DIRECTIONS FOR THIS TASK.
Using the passage on mentoring graduate students, answer each question below on its own line, marked with the matching letter.
(a) Which forms can a supportive community take?
(b) What two reasons are given for why a broad mentoring and support network is imperative for first generation and graduate students of color?
(c) At its core, what is scholarship about?
____ DOCUMENT TEXT
Meeting Goals: Getting what you came for

Mentoring

Staying committed to one’s goals, and having the strength to modify them, is impossible without building a strong professional and personal community that provides a structure for self-evaluation.  An effective mentor’s next task, therefore, is helping students understand the importance of networks and mentoring to their professional success and personal well-being as well as the various forms they can take.There is ample research on the importance of social and academic networks for the success of underrepresented undergraduates (Dennis et al, 2005; Fisher, 2007).{{26}}  Graduate students benefit from similar clubs and networks.  Because the majority of graduate work takes place in isolation, and there are few minority scholars in departments, institutions and fields at large, building a broad mentoring and support network is imperative for first generation and graduate students of color (Higgins and Kram, 2001).{{27}}

An institution might facilitate such relationships by assigning academic mentors to students upon entering a program, but faculty can also take the initiative, especially when working with students who might be less familiar with the value or protocols of academic networking.{{28}} Initiative here refers to establishing and modeling for students what these relationships look like.  An effective mentor can let their students know that a supportive community can take many forms, including: family, friends, cultural surroundings, a graduate student cohort, and professional societies.  Mentors must encourage their mentees (and, when appropriate, facilitate through direct introductions or invitations to collaborative projects) to begin building a professional network early in their graduate careers that draws from as many sources as possible.

It is also especially important for academic mentors to recognize the importance of non-academic connections and to encourage their students to foster and nurture them. These can be of professional value, easing students’ entry into what can be small and tightly-knit (or even insular) fields.  Non-academic connections are also essential, though, to a long-term balance of priorities.  Developing ties beyond one’s studies keeps life and work in perspective and reminds one of the broader significance—and occasional absurdities—of academic life.

Above all, and most significantly, faculty mentors must teach their students to recognize the difference between good and bad mentoring relationships.  Can the student communicate clearly and honestly with their mentor?  Does the relationship offer opportunities for the mentee to be professionally visible?  Does the mentee feel the mentor is available to them? If the answer to these questions is no, the relationship might be a dysfunctional one and need adjustment (Thomas, 2007).{{29}}  An effective faculty member will have open lines of communication with their advisee, be able to help him or her set realistic expectations for their mentoring relationships, and help their mentee take action when necessary.{{30}}

Producing Scholarship

At its core, scholarship is about building knowledge (through research) and communicating it (through teaching and writing).  Academic professional development requires these skills, so a mentor must help cultivate them.  All graduate students can fall into chasms of despair and self-doubt that can limit productivity and quality.  Helping students find ways of getting through these times—or at least recognizing and helping the student access the best resources for moving through these periods—is one of the mentor’s biggest challenges.
________
____ RECORDED INFORMATION
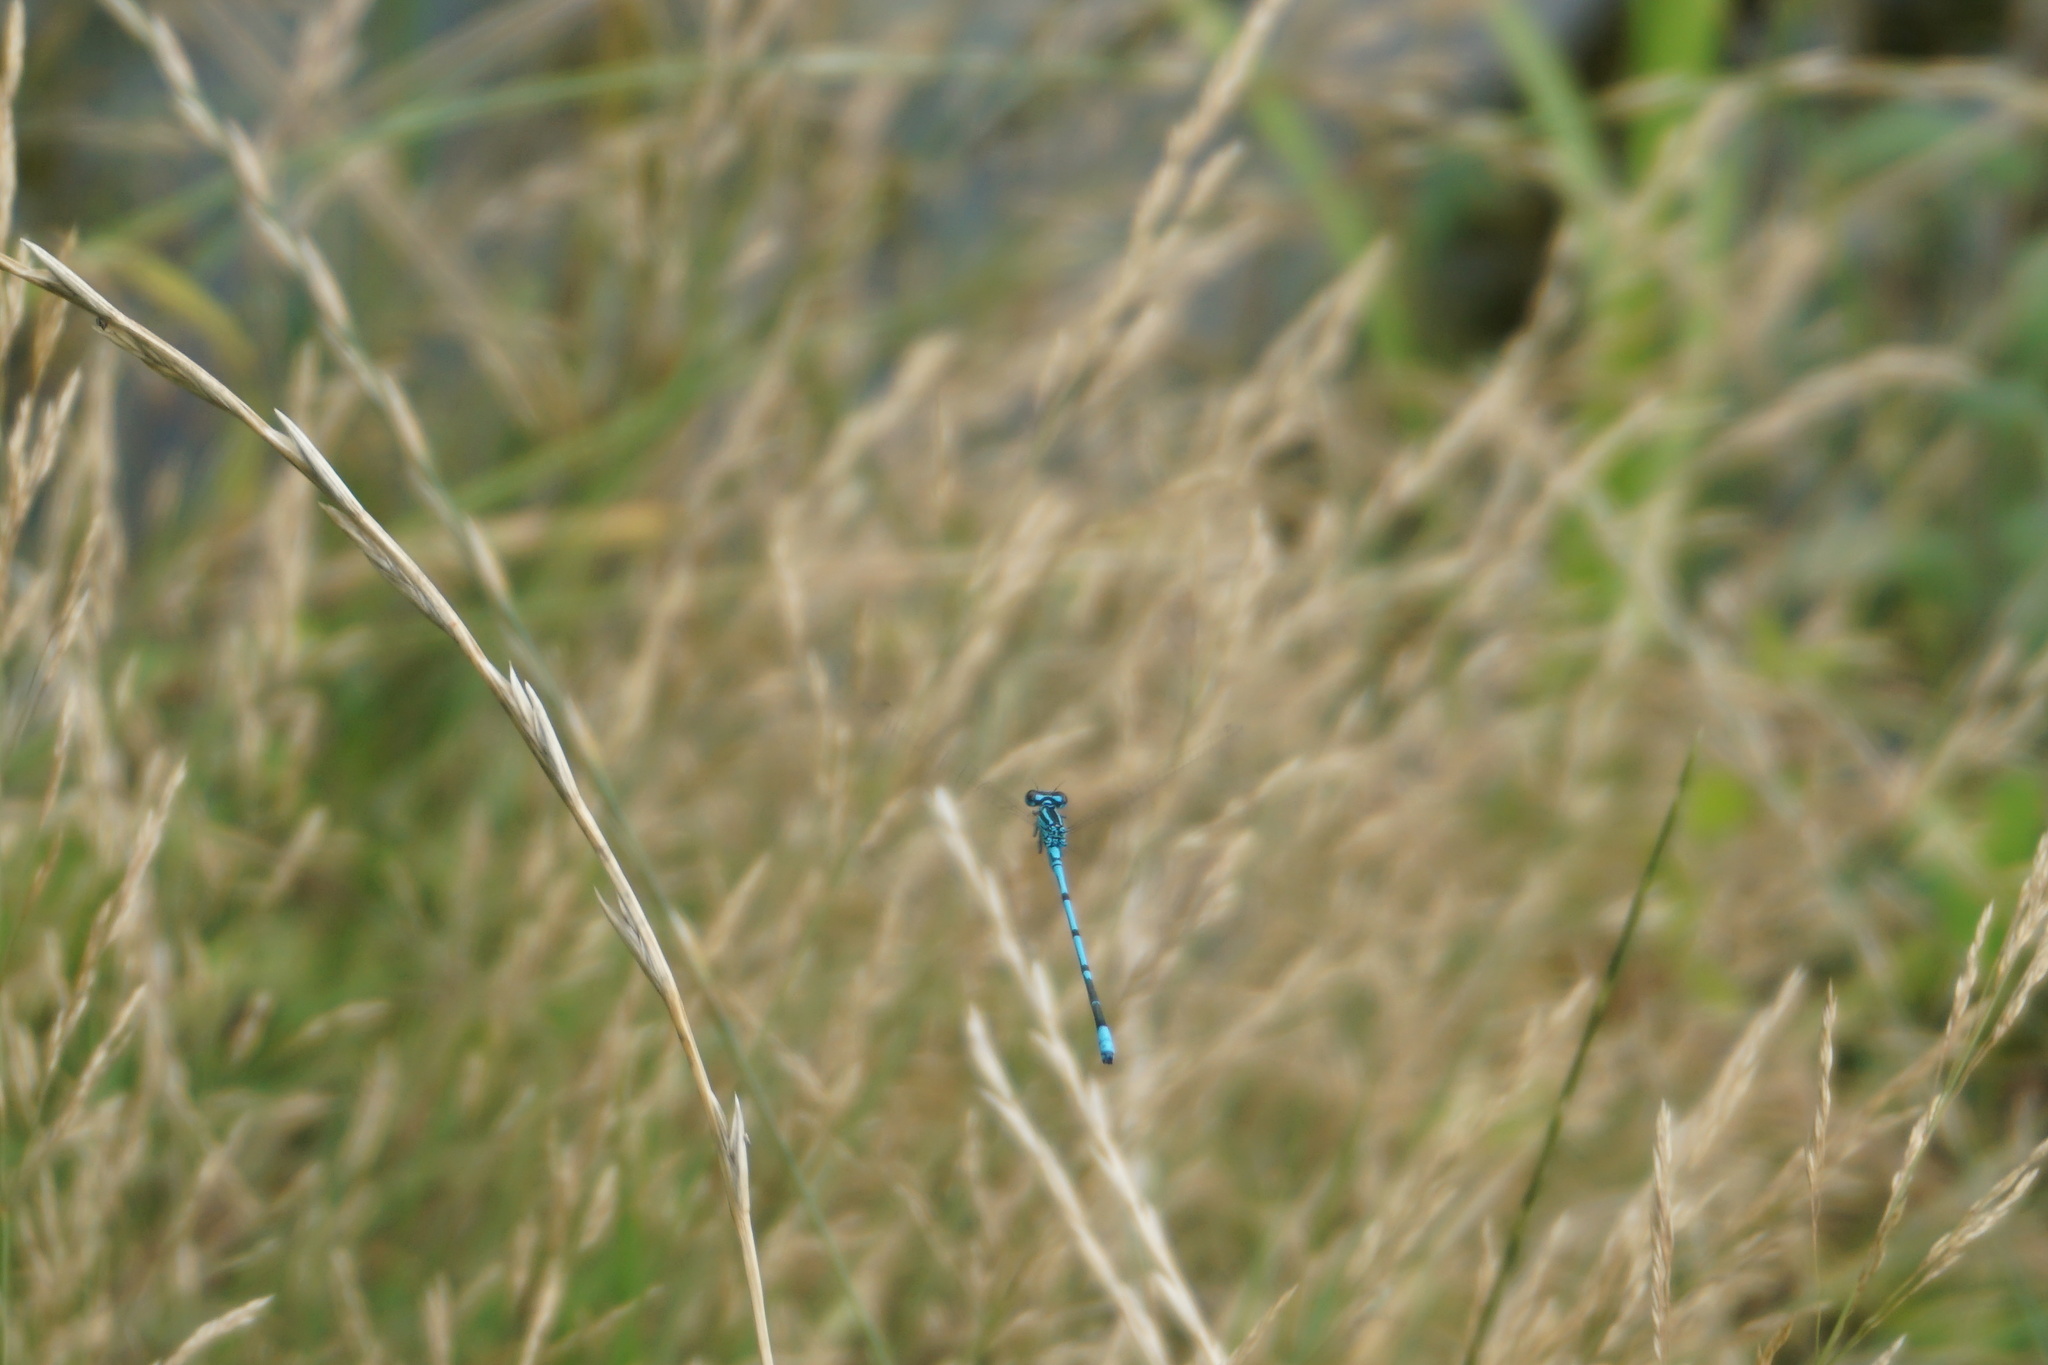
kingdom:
________
SOLUTION.
(a) Family, friends, cultural surroundings, a graduate student cohort, and professional societies.
(b) Most graduate work takes place in isolation, and there are few minority scholars in departments, institutions and fields at large.
(c) Building knowledge through research and communicating it through teaching and writing.